Among the entries below, only the lines starting at the one with "Rendered at 1241 by 1754 pixels." and ending at the one with "Page size: 1241x1754.", both included, are to be printed exactly.

Bounding box prediction data:
◆ ◆ ◆ ◆ ◆ ◆ ◆
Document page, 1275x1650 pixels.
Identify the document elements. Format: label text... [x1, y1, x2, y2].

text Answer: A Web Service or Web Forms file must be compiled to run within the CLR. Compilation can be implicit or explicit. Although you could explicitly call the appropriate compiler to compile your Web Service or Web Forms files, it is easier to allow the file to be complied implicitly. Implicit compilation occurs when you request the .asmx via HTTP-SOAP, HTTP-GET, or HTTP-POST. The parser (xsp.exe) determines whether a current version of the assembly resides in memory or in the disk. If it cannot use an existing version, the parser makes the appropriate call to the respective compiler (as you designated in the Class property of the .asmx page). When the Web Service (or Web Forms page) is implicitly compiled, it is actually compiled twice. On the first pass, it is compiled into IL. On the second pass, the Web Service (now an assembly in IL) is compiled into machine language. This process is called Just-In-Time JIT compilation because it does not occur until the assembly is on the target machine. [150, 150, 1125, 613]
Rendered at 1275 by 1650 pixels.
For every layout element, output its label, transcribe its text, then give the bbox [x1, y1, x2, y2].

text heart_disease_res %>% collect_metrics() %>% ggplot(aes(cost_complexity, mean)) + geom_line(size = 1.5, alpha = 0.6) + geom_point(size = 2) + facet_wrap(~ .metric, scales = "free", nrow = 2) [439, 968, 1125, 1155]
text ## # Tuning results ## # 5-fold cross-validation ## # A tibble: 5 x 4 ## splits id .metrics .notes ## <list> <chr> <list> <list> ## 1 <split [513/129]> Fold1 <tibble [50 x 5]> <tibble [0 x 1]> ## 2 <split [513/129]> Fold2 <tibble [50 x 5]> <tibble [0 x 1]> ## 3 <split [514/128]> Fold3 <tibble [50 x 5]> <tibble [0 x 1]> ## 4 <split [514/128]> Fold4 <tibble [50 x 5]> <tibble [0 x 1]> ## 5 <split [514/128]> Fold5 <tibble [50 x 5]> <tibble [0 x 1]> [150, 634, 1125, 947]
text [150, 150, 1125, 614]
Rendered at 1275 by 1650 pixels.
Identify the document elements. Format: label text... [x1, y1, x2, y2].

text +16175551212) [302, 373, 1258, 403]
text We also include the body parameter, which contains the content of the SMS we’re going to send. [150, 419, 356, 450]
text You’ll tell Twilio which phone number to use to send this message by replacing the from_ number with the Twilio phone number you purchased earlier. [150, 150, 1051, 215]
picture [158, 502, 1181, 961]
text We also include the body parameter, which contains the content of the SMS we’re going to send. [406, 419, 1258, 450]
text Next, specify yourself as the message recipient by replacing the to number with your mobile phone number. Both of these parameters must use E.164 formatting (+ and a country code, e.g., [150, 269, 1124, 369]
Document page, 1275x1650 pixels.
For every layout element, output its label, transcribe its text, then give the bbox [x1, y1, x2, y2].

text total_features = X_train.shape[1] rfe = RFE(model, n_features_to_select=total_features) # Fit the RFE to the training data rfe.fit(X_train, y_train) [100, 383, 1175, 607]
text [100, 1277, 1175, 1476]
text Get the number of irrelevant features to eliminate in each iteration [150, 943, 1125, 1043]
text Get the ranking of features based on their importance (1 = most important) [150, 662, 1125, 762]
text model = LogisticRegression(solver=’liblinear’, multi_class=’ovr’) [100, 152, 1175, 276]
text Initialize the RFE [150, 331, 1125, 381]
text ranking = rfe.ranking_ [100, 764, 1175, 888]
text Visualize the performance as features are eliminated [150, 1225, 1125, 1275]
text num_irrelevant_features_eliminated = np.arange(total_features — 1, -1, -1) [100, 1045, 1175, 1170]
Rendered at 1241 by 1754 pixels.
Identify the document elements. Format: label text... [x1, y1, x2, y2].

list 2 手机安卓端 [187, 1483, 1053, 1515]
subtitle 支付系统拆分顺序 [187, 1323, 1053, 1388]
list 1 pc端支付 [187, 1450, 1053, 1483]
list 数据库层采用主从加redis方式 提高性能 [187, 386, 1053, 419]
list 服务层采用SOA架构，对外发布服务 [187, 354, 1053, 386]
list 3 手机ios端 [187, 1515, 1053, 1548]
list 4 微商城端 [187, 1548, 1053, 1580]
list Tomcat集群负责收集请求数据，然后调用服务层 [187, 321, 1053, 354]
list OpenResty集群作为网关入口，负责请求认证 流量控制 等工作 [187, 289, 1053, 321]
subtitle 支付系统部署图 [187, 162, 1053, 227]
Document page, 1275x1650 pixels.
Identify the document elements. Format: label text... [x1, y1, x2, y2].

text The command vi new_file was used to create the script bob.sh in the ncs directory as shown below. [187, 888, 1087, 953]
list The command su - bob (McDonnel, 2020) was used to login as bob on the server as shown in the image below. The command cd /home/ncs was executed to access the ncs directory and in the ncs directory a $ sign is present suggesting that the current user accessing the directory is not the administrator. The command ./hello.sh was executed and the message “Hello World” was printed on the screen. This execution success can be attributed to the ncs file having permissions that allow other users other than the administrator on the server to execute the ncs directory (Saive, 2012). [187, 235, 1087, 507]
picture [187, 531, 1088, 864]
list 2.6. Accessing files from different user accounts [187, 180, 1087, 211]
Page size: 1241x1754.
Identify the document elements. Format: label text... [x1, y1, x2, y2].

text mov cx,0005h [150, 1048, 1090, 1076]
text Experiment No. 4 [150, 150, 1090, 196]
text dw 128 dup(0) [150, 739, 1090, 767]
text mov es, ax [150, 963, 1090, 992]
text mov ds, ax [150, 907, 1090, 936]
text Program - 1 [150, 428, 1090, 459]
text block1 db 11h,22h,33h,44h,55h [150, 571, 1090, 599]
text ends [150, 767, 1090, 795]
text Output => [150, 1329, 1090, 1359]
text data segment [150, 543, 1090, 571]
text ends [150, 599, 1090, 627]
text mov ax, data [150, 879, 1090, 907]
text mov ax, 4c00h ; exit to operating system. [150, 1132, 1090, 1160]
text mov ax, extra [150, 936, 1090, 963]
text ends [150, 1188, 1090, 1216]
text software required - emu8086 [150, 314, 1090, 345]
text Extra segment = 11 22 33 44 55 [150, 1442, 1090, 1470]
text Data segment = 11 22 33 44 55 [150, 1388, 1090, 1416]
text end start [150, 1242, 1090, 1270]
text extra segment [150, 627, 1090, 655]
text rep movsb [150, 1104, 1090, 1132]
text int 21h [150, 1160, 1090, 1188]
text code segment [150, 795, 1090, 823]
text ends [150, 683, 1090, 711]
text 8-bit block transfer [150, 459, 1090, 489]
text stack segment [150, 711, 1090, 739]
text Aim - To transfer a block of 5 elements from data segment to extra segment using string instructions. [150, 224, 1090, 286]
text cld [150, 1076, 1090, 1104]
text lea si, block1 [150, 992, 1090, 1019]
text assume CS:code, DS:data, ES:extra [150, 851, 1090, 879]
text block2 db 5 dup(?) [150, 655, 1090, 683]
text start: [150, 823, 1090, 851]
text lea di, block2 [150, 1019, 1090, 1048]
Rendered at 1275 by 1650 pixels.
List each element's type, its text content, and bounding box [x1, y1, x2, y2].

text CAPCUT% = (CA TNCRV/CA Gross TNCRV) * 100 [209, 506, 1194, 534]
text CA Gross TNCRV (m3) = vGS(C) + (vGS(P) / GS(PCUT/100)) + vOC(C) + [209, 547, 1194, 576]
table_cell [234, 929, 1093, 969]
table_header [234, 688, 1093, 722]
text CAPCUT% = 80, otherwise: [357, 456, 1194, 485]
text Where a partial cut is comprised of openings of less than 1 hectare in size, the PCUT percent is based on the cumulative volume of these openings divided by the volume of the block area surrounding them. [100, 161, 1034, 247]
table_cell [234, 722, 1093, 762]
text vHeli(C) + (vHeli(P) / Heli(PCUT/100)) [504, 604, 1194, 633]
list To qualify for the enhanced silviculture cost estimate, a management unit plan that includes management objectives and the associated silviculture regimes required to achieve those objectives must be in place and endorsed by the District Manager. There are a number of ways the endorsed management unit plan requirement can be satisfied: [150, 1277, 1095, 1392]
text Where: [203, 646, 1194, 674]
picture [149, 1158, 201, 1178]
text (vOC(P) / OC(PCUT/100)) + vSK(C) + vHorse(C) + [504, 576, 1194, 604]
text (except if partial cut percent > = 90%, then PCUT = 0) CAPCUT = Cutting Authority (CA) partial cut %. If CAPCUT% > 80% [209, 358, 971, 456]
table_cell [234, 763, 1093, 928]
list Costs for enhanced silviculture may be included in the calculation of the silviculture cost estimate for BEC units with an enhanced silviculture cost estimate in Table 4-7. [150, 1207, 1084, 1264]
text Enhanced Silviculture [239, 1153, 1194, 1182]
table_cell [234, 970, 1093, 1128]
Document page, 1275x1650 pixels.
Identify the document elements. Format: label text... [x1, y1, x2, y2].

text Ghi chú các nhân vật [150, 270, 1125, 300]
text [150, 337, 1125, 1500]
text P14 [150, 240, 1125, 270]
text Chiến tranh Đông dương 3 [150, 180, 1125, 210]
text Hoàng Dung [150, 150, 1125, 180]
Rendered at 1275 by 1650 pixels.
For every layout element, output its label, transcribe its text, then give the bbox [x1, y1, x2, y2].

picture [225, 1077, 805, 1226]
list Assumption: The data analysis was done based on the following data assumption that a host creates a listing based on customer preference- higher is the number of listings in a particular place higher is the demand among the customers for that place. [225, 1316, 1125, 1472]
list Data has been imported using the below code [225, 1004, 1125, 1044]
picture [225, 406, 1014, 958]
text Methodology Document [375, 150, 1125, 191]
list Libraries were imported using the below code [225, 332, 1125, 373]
◆ ◆ ◆ ◆ ◆ ◆ ◆
### Output for this task
Rendered at 1241 by 1754 pixels.
Identify the document elements. Format: label text... [x1, y1, x2, y2].

list 2 手机安卓端 [187, 1483, 1053, 1515]
subtitle 支付系统拆分顺序 [187, 1323, 1053, 1388]
list 1 pc端支付 [187, 1450, 1053, 1483]
list 数据库层采用主从加redis方式 提高性能 [187, 386, 1053, 419]
list 服务层采用SOA架构，对外发布服务 [187, 354, 1053, 386]
list 3 手机ios端 [187, 1515, 1053, 1548]
list 4 微商城端 [187, 1548, 1053, 1580]
list Tomcat集群负责收集请求数据，然后调用服务层 [187, 321, 1053, 354]
list OpenResty集群作为网关入口，负责请求认证 流量控制 等工作 [187, 289, 1053, 321]
subtitle 支付系统部署图 [187, 162, 1053, 227]
Document page, 1275x1650 pixels.
Identify the document elements. Format: label text... [x1, y1, x2, y2].

text The command vi new_file was used to create the script bob.sh in the ncs directory as shown below. [187, 888, 1087, 953]
list The command su - bob (McDonnel, 2020) was used to login as bob on the server as shown in the image below. The command cd /home/ncs was executed to access the ncs directory and in the ncs directory a $ sign is present suggesting that the current user accessing the directory is not the administrator. The command ./hello.sh was executed and the message “Hello World” was printed on the screen. This execution success can be attributed to the ncs file having permissions that allow other users other than the administrator on the server to execute the ncs directory (Saive, 2012). [187, 235, 1087, 507]
picture [187, 531, 1088, 864]
list 2.6. Accessing files from different user accounts [187, 180, 1087, 211]
Page size: 1241x1754.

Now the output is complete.